Reproduce every line of the entries below verbatim, omitting the pictures.

+---+

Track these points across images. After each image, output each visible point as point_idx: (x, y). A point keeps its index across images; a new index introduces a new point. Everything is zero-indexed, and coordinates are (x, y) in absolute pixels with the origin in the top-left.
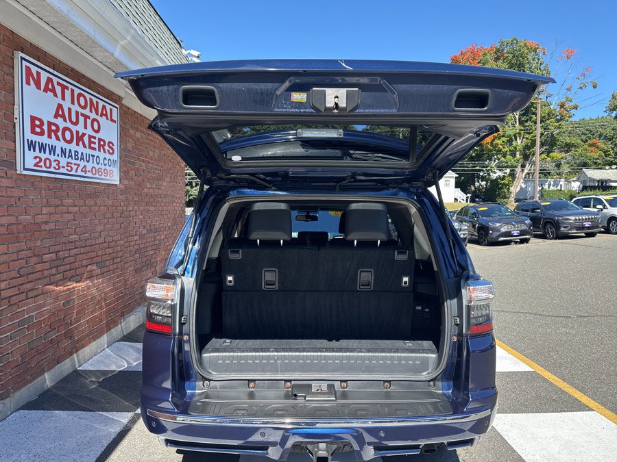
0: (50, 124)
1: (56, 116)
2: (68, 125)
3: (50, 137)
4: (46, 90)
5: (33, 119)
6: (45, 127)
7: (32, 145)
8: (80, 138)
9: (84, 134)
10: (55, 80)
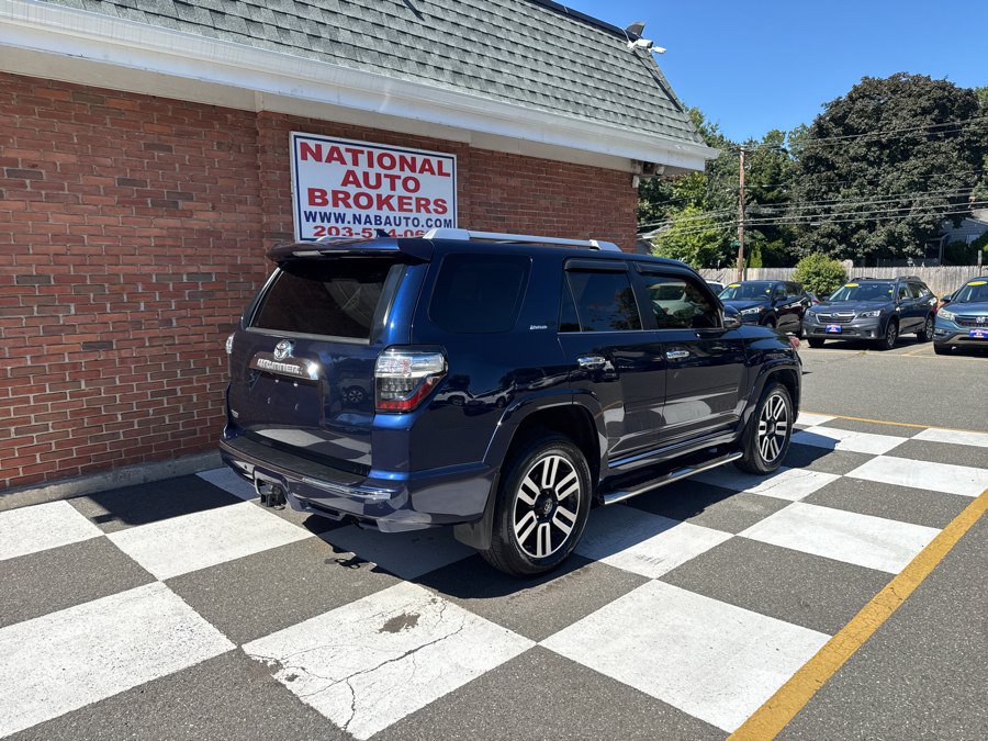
0: (335, 193)
1: (345, 182)
2: (364, 189)
3: (336, 204)
4: (329, 159)
5: (311, 192)
6: (329, 197)
7: (310, 216)
8: (383, 202)
9: (390, 197)
10: (342, 148)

+---+

Written response:
Track these points across images. After each image, output each visible point as point_idx: (x, y). A point keeps its index across images; a new index introduces a new point. Everything is zero-indexed, and coordinates are (x, y) in absolute pixels with the origin in the top-left.
0: (50, 124)
1: (56, 116)
2: (68, 125)
3: (50, 137)
4: (46, 90)
5: (33, 119)
6: (45, 127)
7: (32, 145)
8: (80, 138)
9: (84, 134)
10: (55, 80)
0: (335, 193)
1: (345, 182)
2: (364, 189)
3: (336, 204)
4: (329, 159)
5: (311, 192)
6: (329, 197)
7: (310, 216)
8: (383, 202)
9: (390, 197)
10: (342, 148)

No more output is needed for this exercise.